O furador
E lá vinha mais uma comemoração pessoal imposta pelo calendário dos outros. Bem lutava contra elas, as impostas, mas sabia que, mesmo que se esforçasse no dia-a-dia, quando se conseguia disciplinar para tal, havia sempre um gostinho residual na boca, à força da avalanche televisiva, radiofónica, do escaparate das lojas e da restante máquina de criação de necessidades onde elas não existem, que impunha algo de diferente, por muito parecido que fosse com outros dias não esperados. Felizmente, a mente feminina que não se consegue alhear da hipnose colectiva é a mesma que liga o interruptor logo que percebe um pequeno gesto mais afectivo. Daí que, enquanto furava um conjunto de folhas para arquivar, se tenha recordado da pergunta mais feminina de todas e tenha arquitectado, perdão, engendrado, que a acção seria muito mais executiva, um plano infalível. Agarrou no lápis, que é como quem diz no rato do computador e desenhou um punção para executar na serralharia. Desenhou uma matriz com a mesma forma e pediu ao seu mais dotado mecânico que a montasse no furador. Foi, então, comprar uma cartolina vermelha, que se entreteve a recortar enquanto sorvia um café em pequenos goles. Abriu o frasco de perfume comprado para o efeito e juntou-lhe todos os pedacinhos recolhidos.

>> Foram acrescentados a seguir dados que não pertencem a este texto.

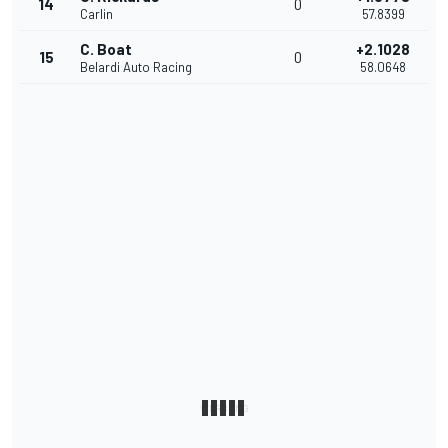
14
0
Carlin
57.8399
C. Boat
+2.1028
15
0
Belardi Auto Racing
58.0648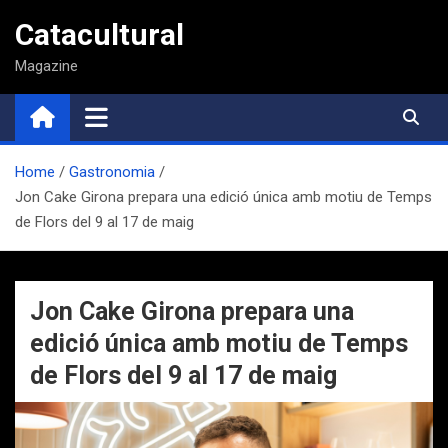
Saltar
Catacultural
al
contenido
Magazine
Home
Gastronomia
Jon Cake Girona prepara una edició única amb motiu de Temps
de Flors del 9 al 17 de maig
Jon Cake Girona prepara una
edició única amb motiu de Temps
de Flors del 9 al 17 de maig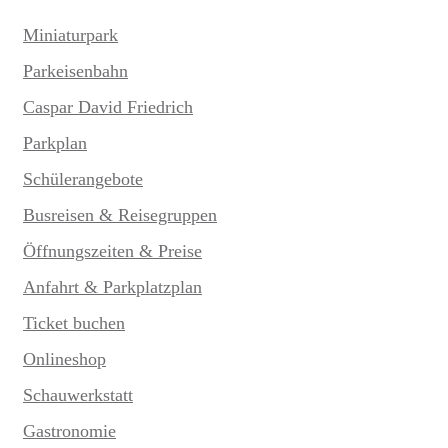
Miniaturpark
Parkeisenbahn
Caspar David Friedrich
Parkplan
Schülerangebote
Busreisen & Reisegruppen
Öffnungszeiten & Preise
Anfahrt & Parkplatzplan
Ticket buchen
Onlineshop
Schauwerkstatt
Gastronomie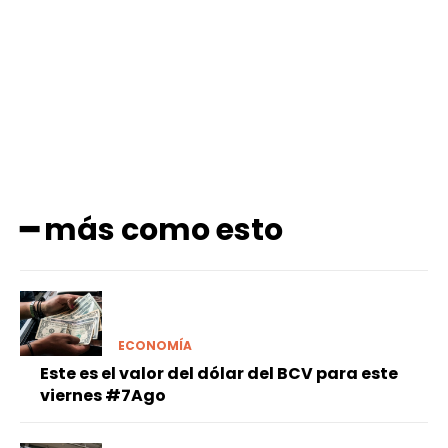
Facebook
X
Pinterest
WhatsApp
━ más como esto
ECONOMÍA
Este es el valor del dólar del BCV para este
viernes #7Ago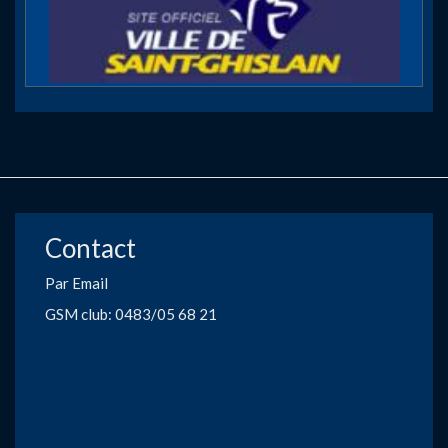
Contact
Par Email
GSM club: 0483/05 68 21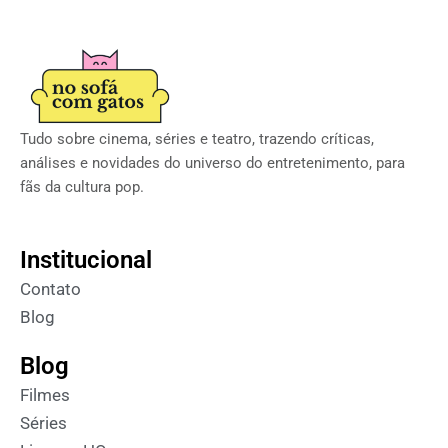
Tudo sobre cinema, séries e teatro, trazendo críticas,
análises e novidades do universo do entretenimento, para
fãs da cultura pop.
Institucional
Contato
Blog
Blog
Filmes
Séries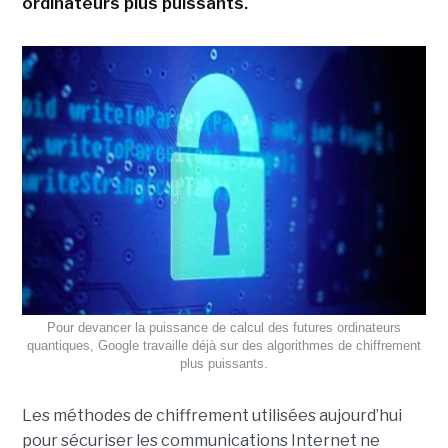
ordinateurs plus puissants.
Pour devancer la puissance de calcul des futures ordinateurs
quantiques, Google travaille déjà sur des algorithmes de chiffrement
plus puissants.
Les méthodes de chiffrement utilisées aujourd’hui
pour sécuriser les communications Internet ne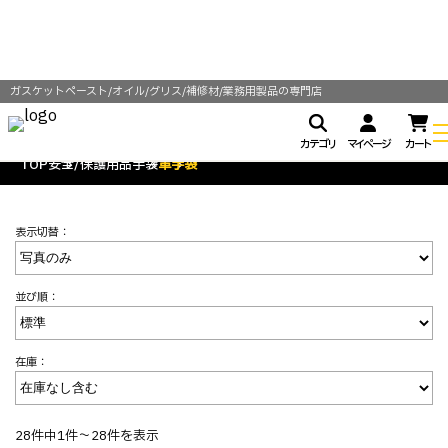
ガスケットペースト/オイル/グリス/補修材/業務用製品の専門店
カテゴリ
マイページ
カート
TOP
安全/保護用品
手袋
革手袋
表示切替：
並び順：
在庫：
28件中1件～28件を表示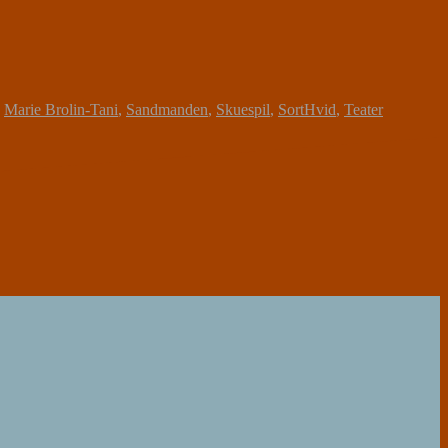
,
Marie Brolin-Tani
,
Sandmanden
,
Skuespil
,
SortHvid
,
Teater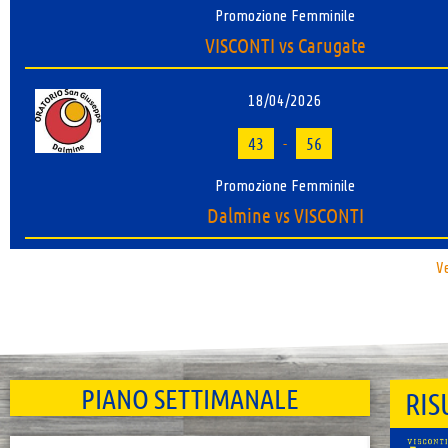
Promozione Femminile
VISCONTI vs Carugate
18/04/2026
43
-
56
Promozione Femminile
Dalmine vs VISCONTI
Ve
PIANO SETTIMANALE
RIS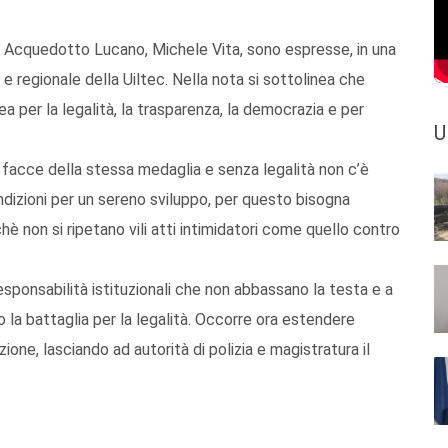
 di Acquedotto Lucano, Michele Vita, sono espresse, in una
 e regionale della Uiltec. Nella nota si sottolinea che
a per la legalità, la trasparenza, la democrazia e per
U
 facce della stessa medaglia e senza legalità non c’è
ndizioni per un sereno sviluppo, per questo bisogna
chè non si ripetano vili atti intimidatori come quello contro
responsabilità istituzionali che non abbassano la testa e a
o la battaglia per la legalità. Occorre ora estendere
zione, lasciando ad autorità di polizia e magistratura il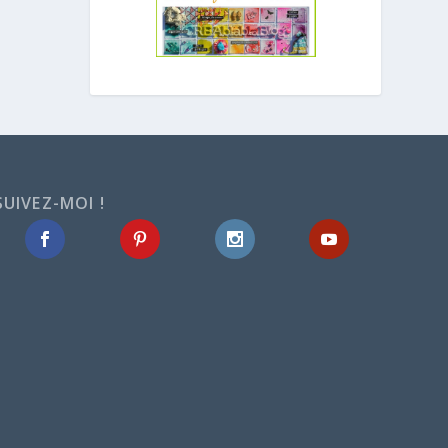
SUIVEZ-MOI !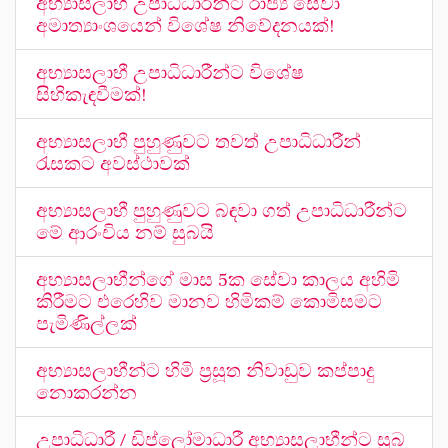
අභ්‍යාසලාභී උපාධිධාරීන්ට රාජ්‍ය සේවා
අමාත්‍යාංශයෙන් විශේෂ නිවේදනයක්!
අභ්‍යාසලාභී උපාධිධාරීන්ට විශේෂ
සිහිකැඳවීමක්!
අභ්‍යාසලාභී පුහුණුවට තවත් උපාධිධාරීන්
රැසකට අවස්ථාවක්
අභ්‍යාසලාභී පුහුණුවට බඳවා ගත් උපාධිධාරීන්ට
මේ ආරංචිය නම් සුබයි
අභ්‍යාසලාභීන්ගේ මාස 5ක සේවා කාලය අහිමි
කිරීමට එරෙහිව මානව හිමිකම් කොමිසමට
පැමිණිල්ලක්
අභ්‍යාසලාභීන්ට හිමි ප්‍රසූත නිවාඩුව කප්පාදු
නොකරන්න
උපාධිධාරී / ඩිප්ලෝමාධාරී අභ්‍යාසලාභීන්ට සුබ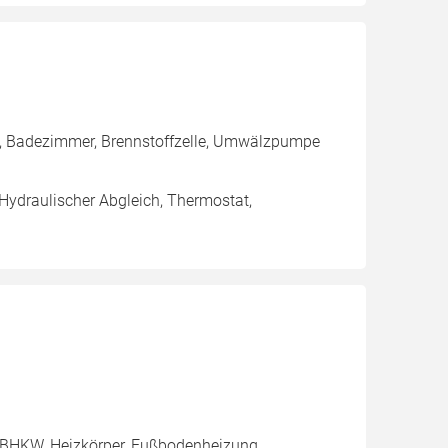
g, Badezimmer, Brennstoffzelle, Umwälzpumpe
 Hydraulischer Abgleich, Thermostat,
 BHKW, Heizkörper, Fußbodenheizung,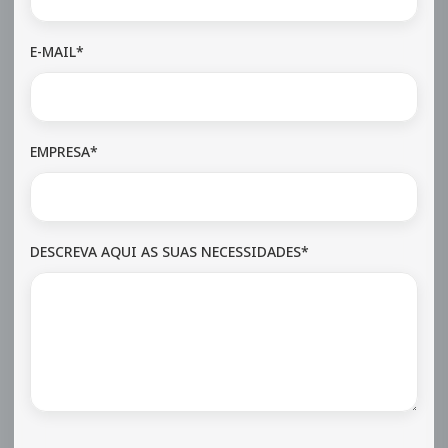
E-MAIL*
EMPRESA*
DESCREVA AQUI AS SUAS NECESSIDADES*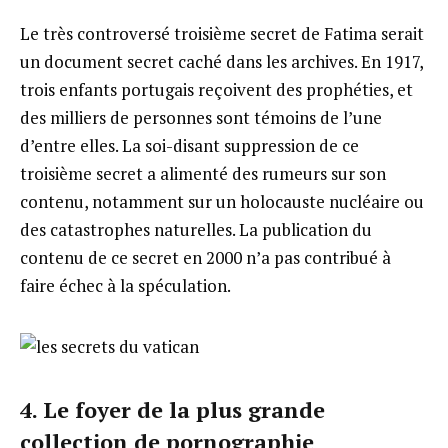
Le très controversé troisième secret de Fatima serait
un document secret caché dans les archives. En 1917,
trois enfants portugais reçoivent des prophéties, et
des milliers de personnes sont témoins de l’une
d’entre elles. La soi-disant suppression de ce
troisième secret a alimenté des rumeurs sur son
contenu, notamment sur un holocauste nucléaire ou
des catastrophes naturelles. La publication du
contenu de ce secret en 2000 n’a pas contribué à
faire échec à la spéculation.
4. Le foyer de la plus grande
collection de pornographie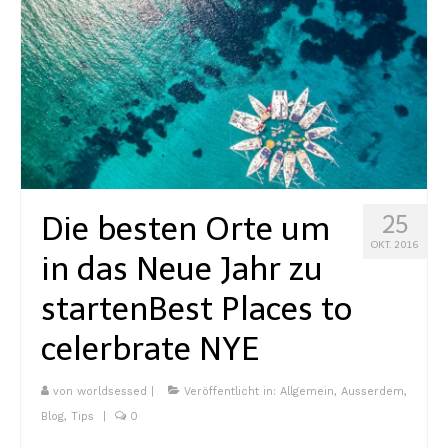
Die besten Orte um
25
OKT. 2016
in das Neue Jahr zu
starten
Best Places to
celerbrate NYE
von
worldsessed
|
Veröffentlicht in:
Allgemein
,
Ausserdem
,
Blog
,
Tips
|
0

Quando o momento chegou, colocou o embrulho em cima da mesinha de cabeceira e esperou pela pergunta fatal: “Gostas de mim, gostas?”. Sorriu e respondeu “Sim” como habitualmente, matreiro, à espera da pergunta disparada logo de seguida: “Quantos ...”. Desta vez não a deixou terminar a frase. Calou-lhe os lábios com o dedo indicador, pegou no frasquinho ainda embrulhado e respondeu: “Tanto quantos os corações dentro deste frasco”.
Acertou na reacção dela. Só não previu que o perfume se evaporaria antes do final da noite.